2. Verify config directory:
```bash
docker exec charon ls -la /app/data/crowdsec/config
```
Expected files:
- `config.yaml` — Main configuration
- `local_api_credentials.yaml` — LAPI authentication
- `acquis.yaml` — Log sources
3. Check for common startup errors:
**Error: "config.yaml not found"**
```bash
# Restart container to regenerate config
docker compose restart
```
**Error: "port 8085 already in use"**
```bash
# Check for conflicting services
docker exec charon netstat -tulpn | grep 8085
# Stop conflicting service or change CrowdSec LAPI port
```
**Error: "permission denied"**
```bash
# Fix ownership (run on host)
sudo chown -R 1000:1000 ./data/crowdsec
docker compose restart
```
4. Remove any deprecated environment variables from docker-compose.yml:
```yaml
# REMOVE THESE:
- CHARON_SECURITY_CROWDSEC_MODE=local
- CERBERUS_SECURITY_CROWDSEC_MODE=local
- CPM_SECURITY_CROWDSEC_MODE=local
```
5. Restart and try GUI toggle again:
```bash
docker compose restart
# Wait 30 seconds for container to fully start
# Then toggle CrowdSec ON in GUI
```
6. Verify CrowdSec is running:
```bash
# Check process
docker exec charon ps aux | grep crowdsec
# Check LAPI health
docker exec charon cscli lapi status
# Check LAPI endpoint
docker exec charon curl -s http://localhost:8085/health
```
### Environment Variable Migration
🚨 **DEPRECATED:** The `CHARON_SECURITY_CROWDSEC_MODE` environment variable is no longer used.

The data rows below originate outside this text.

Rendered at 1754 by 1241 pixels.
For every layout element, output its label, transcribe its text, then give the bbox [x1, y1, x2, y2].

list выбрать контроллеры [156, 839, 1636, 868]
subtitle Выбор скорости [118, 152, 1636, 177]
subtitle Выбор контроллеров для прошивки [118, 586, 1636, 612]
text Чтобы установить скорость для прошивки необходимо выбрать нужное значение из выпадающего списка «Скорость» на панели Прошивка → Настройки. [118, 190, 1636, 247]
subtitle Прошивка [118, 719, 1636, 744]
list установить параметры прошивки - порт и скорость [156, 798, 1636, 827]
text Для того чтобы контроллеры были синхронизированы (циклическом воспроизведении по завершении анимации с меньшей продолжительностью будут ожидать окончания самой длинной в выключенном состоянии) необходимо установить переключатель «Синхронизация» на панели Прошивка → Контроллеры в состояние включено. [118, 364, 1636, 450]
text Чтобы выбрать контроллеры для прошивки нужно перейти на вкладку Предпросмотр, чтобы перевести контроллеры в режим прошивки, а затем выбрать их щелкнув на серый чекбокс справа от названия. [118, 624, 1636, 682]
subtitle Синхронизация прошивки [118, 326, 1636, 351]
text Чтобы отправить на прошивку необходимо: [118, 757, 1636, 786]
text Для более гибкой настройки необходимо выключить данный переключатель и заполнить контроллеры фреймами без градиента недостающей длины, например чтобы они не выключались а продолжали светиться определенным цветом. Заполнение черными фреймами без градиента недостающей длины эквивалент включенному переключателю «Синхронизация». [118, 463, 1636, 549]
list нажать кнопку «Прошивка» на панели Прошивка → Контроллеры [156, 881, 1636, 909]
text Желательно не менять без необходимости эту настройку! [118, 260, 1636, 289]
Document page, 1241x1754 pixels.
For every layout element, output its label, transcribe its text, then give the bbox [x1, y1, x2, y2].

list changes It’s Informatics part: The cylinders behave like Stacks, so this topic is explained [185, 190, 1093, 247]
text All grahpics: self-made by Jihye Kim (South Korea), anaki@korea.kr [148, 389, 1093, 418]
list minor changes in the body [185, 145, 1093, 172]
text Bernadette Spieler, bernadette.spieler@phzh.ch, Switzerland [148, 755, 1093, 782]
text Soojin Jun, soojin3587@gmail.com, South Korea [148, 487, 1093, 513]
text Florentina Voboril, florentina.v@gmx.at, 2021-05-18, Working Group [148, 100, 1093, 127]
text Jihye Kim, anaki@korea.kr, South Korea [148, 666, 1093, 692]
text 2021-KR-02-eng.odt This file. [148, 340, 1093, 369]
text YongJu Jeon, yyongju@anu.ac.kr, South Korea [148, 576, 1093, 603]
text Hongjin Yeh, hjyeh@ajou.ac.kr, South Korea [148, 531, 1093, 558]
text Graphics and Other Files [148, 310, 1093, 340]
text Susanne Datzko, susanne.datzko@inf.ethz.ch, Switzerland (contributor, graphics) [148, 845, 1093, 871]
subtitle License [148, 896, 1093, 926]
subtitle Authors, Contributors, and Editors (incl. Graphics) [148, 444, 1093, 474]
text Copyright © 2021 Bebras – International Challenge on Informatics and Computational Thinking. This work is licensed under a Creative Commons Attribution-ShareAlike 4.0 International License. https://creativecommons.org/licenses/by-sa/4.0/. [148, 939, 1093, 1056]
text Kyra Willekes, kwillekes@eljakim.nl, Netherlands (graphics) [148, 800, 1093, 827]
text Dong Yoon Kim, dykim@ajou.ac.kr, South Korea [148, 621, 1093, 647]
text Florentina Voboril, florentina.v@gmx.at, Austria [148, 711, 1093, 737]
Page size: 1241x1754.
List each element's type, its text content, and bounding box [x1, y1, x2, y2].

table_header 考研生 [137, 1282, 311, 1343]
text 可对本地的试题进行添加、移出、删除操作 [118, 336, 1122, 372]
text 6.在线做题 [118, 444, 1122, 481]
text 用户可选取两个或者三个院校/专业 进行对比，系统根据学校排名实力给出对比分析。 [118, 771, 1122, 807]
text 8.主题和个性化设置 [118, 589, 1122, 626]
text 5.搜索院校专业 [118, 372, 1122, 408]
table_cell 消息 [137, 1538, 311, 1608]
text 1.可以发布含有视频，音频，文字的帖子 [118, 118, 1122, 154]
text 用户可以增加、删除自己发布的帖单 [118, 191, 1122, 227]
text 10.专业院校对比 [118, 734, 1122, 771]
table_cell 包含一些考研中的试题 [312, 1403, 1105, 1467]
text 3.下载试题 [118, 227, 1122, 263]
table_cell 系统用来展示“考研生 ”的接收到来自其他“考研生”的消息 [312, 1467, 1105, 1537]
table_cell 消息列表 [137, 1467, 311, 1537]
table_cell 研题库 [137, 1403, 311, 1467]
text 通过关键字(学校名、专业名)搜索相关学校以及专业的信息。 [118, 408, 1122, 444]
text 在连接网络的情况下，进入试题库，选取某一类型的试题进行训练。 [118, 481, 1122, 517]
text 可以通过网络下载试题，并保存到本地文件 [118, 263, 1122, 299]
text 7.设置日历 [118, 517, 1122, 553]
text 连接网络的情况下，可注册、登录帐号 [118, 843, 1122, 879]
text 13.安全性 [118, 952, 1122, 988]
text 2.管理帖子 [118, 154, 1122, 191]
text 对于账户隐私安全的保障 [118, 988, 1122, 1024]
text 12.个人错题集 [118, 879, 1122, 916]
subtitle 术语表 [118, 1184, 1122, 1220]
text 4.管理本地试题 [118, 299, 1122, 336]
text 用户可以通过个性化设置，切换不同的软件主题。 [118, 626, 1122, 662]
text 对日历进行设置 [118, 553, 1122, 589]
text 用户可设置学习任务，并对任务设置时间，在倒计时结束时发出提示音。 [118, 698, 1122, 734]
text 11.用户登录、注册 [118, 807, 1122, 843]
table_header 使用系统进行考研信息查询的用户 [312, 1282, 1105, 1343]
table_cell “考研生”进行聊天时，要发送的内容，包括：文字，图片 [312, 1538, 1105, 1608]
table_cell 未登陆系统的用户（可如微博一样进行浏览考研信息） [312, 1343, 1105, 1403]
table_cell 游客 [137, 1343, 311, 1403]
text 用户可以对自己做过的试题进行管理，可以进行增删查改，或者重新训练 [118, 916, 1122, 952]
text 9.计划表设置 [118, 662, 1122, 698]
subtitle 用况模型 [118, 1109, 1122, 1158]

If you have this in your docker-compose.yml, remove it and use the GUI toggle instead. See [Migration Guide](../migration-guide.md) for step-by-step instructions.
### Configuration File
Charon uses the configuration located in `data/crowdsec/config.yaml`. Ensure this file exists and is readable if you are manually modifying it.